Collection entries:
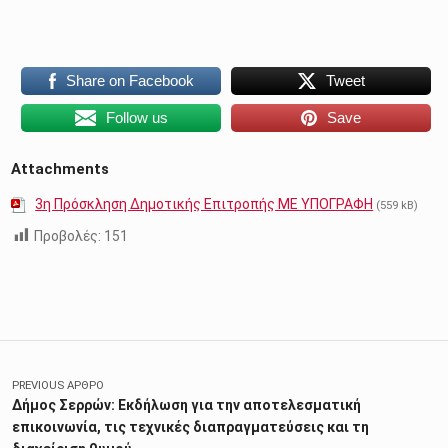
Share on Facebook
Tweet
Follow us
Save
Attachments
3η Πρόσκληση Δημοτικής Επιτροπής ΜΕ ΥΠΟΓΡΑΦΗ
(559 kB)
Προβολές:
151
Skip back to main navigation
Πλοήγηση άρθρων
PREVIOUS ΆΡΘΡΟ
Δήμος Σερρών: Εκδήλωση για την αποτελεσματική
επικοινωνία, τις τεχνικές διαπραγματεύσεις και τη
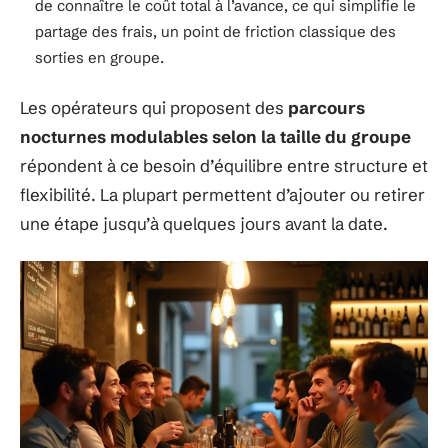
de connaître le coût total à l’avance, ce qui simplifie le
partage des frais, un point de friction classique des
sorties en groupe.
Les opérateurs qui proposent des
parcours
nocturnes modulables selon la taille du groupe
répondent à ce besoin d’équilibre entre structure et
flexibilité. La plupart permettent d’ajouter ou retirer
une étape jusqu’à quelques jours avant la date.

▶ [WHAT NEEDS TO BE DONE]
Please rewrite the material above with "Tweet" replaced by "Post" and everything else unchanged, leaving out the pictures.

▶ [EXERCISE RESULT]
Share on Facebook
Post
Follow us
Save
Attachments
3η Πρόσκληση Δημοτικής Επιτροπής ΜΕ ΥΠΟΓΡΑΦΗ
(559 kB)
Προβολές:
151
Skip back to main navigation
Πλοήγηση άρθρων
PREVIOUS ΆΡΘΡΟ
Δήμος Σερρών: Εκδήλωση για την αποτελεσματική
επικοινωνία, τις τεχνικές διαπραγματεύσεις και τη
de connaître le coût total à l’avance, ce qui simplifie le
partage des frais, un point de friction classique des
sorties en groupe.
Les opérateurs qui proposent des
parcours
nocturnes modulables selon la taille du groupe
répondent à ce besoin d’équilibre entre structure et
flexibilité. La plupart permettent d’ajouter ou retirer
une étape jusqu’à quelques jours avant la date.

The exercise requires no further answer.